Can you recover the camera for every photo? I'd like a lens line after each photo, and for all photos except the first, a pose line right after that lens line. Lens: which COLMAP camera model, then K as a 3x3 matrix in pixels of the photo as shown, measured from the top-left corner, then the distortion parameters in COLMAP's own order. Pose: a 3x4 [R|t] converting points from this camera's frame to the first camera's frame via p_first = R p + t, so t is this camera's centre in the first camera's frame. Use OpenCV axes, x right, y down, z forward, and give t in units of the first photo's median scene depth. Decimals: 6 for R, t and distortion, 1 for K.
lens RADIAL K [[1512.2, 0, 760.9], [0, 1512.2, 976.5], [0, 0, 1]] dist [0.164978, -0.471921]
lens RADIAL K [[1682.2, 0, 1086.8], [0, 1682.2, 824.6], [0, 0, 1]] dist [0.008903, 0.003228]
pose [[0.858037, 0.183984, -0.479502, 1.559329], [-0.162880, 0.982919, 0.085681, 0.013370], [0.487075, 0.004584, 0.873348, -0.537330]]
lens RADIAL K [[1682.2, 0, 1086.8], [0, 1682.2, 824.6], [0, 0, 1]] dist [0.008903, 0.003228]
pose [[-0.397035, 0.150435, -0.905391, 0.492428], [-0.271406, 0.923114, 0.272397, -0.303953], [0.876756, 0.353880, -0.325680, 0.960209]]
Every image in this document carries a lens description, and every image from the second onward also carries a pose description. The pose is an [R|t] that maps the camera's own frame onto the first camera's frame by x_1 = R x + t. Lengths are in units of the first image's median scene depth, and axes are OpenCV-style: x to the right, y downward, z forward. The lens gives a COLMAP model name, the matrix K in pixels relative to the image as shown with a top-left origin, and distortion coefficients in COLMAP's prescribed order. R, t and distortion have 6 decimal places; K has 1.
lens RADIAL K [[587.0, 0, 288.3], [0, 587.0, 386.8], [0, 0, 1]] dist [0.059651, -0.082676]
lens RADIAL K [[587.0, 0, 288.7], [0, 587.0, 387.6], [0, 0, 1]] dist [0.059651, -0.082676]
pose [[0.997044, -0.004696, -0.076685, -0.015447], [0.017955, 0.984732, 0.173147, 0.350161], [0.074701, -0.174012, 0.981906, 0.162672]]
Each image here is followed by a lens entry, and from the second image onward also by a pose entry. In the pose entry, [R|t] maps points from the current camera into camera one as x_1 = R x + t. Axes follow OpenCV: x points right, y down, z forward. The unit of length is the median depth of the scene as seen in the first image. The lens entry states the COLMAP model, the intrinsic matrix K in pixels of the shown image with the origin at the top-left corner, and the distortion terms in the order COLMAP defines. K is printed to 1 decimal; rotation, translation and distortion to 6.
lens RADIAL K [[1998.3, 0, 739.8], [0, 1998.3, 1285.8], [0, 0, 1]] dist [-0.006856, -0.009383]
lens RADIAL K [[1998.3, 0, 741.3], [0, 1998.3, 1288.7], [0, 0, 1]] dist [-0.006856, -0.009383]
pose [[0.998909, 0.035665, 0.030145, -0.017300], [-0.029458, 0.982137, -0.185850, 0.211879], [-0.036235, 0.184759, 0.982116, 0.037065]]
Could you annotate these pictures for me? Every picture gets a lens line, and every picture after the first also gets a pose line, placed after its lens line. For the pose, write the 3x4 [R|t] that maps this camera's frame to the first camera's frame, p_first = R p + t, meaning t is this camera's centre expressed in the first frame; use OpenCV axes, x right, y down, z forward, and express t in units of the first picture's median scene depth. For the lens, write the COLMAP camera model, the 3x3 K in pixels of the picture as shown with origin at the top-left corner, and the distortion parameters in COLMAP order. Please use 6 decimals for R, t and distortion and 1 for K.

(WHAT TO PRODUCE) Lay out the records from the start through the line containing "0.353880, -0.325680, 0.960209]]" as a two-column CSV with the headers instruction and output. Give one row per instruction, with its text and its answer each in a single quoted field and line breaks replaced by spaces.

(ANSWER TO THE PROBLEM)
instruction,output
"Can you recover the camera for every photo? I'd like a lens line after each photo, and for all photos except the first, a pose line right after that lens line. Lens: which COLMAP camera model, then K as a 3x3 matrix in pixels of the photo as shown, measured from the top-left corner, then the distortion parameters in COLMAP's own order. Pose: a 3x4 [R|t] converting points from this camera's frame to the first camera's frame via p_first = R p + t, so t is this camera's centre in the first camera's frame. Use OpenCV axes, x right, y down, z forward, and give t in units of the first photo's median scene depth. Decimals: 6 for R, t and distortion, 1 for K.","lens RADIAL K [[1512.2, 0, 760.9], [0, 1512.2, 976.5], [0, 0, 1]] dist [0.164978, -0.471921] lens RADIAL K [[1682.2, 0, 1086.8], [0, 1682.2, 824.6], [0, 0, 1]] dist [0.008903, 0.003228] pose [[0.858037, 0.183984, -0.479502, 1.559329], [-0.162880, 0.982919, 0.085681, 0.013370], [0.487075, 0.004584, 0.873348, -0.537330]] lens RADIAL K [[1682.2, 0, 1086.8], [0, 1682.2, 824.6], [0, 0, 1]] dist [0.008903, 0.003228] pose [[-0.397035, 0.150435, -0.905391, 0.492428], [-0.271406, 0.923114, 0.272397, -0.303953], [0.876756, 0.353880, -0.325680, 0.960209]]"